A apresentação desta queixa contra o Presidente da República, uma acção inédita na história democrática de Portugal, pretende dar voz "aos milhares, se não milhões, que se sentem profundamente injustiçados" com as declarações de Marcelo Rebelo de Sousa, nomeadamente antigos combatentes, disse. Para o líder do Chega, o Presidente da República colocou as finanças públicas portuguesas "sob pressão" ao anunciar possíveis caminhos para indemnizações e compensações, reforçando que esta é "uma questão que pode implicar perdas culturais, económicas, financeiras e sociais para Portugal".

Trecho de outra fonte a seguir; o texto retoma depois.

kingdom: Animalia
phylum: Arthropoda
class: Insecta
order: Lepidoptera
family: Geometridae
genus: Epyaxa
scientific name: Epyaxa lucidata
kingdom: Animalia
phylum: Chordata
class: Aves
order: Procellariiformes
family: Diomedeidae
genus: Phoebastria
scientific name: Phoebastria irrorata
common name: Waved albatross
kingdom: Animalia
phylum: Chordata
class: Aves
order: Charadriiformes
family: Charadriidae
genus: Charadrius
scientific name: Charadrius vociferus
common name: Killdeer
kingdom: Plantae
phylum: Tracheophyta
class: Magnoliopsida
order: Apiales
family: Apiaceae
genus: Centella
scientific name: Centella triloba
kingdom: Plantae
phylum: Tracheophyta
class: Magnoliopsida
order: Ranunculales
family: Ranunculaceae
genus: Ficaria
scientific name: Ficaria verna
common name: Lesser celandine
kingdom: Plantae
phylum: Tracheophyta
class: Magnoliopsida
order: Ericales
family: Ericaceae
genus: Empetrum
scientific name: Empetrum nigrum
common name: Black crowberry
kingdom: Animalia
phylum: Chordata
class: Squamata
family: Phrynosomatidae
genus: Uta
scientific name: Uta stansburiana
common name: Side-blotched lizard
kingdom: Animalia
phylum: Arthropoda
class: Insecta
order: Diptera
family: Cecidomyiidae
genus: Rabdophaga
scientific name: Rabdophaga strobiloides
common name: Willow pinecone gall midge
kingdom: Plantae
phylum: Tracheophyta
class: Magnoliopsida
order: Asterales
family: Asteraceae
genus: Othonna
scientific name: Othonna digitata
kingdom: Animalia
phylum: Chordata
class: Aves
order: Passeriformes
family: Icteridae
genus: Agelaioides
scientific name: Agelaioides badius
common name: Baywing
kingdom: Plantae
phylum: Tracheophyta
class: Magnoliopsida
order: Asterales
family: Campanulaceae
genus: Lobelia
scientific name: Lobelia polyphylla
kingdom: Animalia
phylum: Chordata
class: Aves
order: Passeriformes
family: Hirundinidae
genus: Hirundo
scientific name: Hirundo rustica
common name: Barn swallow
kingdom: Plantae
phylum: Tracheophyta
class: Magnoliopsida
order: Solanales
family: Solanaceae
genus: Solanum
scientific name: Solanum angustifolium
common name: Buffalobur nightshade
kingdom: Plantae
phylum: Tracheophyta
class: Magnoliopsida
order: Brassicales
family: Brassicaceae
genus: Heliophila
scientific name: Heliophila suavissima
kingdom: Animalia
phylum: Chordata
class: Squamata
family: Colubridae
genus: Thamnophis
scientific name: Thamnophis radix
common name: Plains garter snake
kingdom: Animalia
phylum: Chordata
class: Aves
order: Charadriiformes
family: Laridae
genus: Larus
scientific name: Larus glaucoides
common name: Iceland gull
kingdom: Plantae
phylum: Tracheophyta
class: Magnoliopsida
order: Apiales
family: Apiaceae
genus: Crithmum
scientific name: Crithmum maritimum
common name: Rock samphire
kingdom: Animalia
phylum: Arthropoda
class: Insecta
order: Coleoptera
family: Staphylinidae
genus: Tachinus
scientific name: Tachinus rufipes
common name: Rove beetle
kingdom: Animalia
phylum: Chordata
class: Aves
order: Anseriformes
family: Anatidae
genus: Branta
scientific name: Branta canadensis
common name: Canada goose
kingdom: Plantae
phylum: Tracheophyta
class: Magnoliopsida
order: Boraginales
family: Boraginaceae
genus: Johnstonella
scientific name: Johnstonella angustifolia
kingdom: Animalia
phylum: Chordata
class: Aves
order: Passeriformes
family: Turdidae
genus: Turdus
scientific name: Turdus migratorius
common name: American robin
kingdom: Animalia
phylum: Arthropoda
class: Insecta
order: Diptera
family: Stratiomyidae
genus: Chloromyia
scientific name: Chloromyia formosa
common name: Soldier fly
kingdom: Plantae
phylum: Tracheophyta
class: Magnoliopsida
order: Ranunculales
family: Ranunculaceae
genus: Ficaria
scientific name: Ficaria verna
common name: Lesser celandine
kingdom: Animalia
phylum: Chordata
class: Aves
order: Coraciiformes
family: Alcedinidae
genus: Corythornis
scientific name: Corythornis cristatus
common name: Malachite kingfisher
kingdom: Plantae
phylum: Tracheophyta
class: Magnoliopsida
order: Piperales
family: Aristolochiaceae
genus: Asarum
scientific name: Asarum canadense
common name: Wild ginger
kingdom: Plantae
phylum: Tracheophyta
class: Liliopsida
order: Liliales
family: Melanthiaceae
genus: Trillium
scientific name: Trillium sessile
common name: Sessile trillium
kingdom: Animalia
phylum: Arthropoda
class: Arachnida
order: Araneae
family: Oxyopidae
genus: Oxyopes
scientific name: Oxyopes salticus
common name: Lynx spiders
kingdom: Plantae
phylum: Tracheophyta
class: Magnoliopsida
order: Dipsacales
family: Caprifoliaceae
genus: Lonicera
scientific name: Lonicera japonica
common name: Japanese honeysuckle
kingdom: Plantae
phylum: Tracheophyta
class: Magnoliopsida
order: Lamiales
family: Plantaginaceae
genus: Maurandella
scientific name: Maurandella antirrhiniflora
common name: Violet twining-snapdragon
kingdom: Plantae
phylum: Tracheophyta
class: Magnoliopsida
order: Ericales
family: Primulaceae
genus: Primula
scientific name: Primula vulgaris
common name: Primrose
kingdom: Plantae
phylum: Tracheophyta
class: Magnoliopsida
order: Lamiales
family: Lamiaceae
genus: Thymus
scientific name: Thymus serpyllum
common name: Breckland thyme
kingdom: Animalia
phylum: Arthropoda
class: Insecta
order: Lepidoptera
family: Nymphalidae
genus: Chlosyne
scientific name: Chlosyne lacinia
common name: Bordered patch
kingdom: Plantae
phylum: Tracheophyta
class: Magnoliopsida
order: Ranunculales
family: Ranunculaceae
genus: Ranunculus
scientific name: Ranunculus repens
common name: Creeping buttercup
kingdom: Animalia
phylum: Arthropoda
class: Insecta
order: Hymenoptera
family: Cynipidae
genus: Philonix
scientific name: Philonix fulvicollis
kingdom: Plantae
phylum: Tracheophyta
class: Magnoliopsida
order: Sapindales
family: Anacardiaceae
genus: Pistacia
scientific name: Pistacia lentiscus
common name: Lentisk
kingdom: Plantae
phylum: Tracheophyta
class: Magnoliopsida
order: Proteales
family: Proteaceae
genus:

"Ser um cidadão qualquer a dizê-lo poderia passar incólume. Ser um político a dizê-lo poderia ser desculpado em determinadas circunstâncias. Ser o Presidente da República portuguesa, eleito de forma directa e universal por todos os portugueses, a dizê-lo é um acto de profunda traição à pátria, mas uma traição maior ainda aos nossos antigos combatentes", afirmou. O líder do Chega argumentou que "não é da competência do Presidente da República a gestão das relações externas de Portugal", acusando-o de condicionar a actuação do Governo.

O Chega invoca, no seu projecto de deliberação, a Lei n.º 34/87, de 16 de Julho, sobre crimes de responsabilidade dos titulares de cargos políticos, além do código penal. De acordo com o Regimento da Assembleia da República, perante uma proposta de "acusação do Presidente da República", que tem de ser subscrita por um quinto dos deputados, é constituída uma comissão parlamentar especial para elaborar um relatório. A seguir, no prazo de 48 horas, realiza-se uma reunião plenária para votar a iniciativa, que precisa de uma maioria de dois terços para ser aprovada. A iniciativa do Chega deverá ser rejeitada, uma vez que PS e PSD já se manifestaram contra.

José Pedro Aguiar-Branco, presidente da Assembleia da República, já submeteu ao plenário um projecto de deliberação que prevê a "constituição de uma comissão parlamentar especial" com uma "composição mínima" de três deputados do PSD e outros três do PS, dois do Chega e um de cada um dos restantes partidos com representação parlamentar, para avaliar o processo que o Chega pretende abrir contra o Presidente da República.

A comissão parlamentar especial já foi tacitamente aprovada na última conferência de líderes, por todos os grupos parlamentares, e será formalizada depois de todos os partidos terem indicado os seus representantes e de a mesma tomar posse. Uma vez formalizada, a comissão terá 48 horas para elaborar um relatório sobre a intenção do Chega de levantar um processo-crime contra o chefe de Estado.

O Chega já tinha anunciado, na última terça-feira, que iria avançar com esta iniciativa, informando então que iria entregá-la entre quarta e quinta-feira da semana passada. Com base nestas datas, e uma vez que o presidente da Assembleia da República queria acelerar o processo para que não fique a "pairar no espaço público a dúvida sobre a proposta do Chega", Aguiar-Branco definiu na conferência de líderes da semana passada um calendário condicionado à apresentação da proposta. No entanto, o Chega não apresentou a iniciativa nos dias previstos, tendo dado entrada à mesma nos serviços do Parlamento somente nesta segunda-feira.

Fonte do gabinete do presidente da Assembleia da República disse à Lusa que a entrega da iniciativa nesta segunda-feira inviabiliza o calendário acertado em conferência de líderes. Seja como for, o projecto de deliberação que esta segunda-feira o presidente do Parlamento apresentou mantém o prazo de dois dias para que a comissão especial produza o relatório.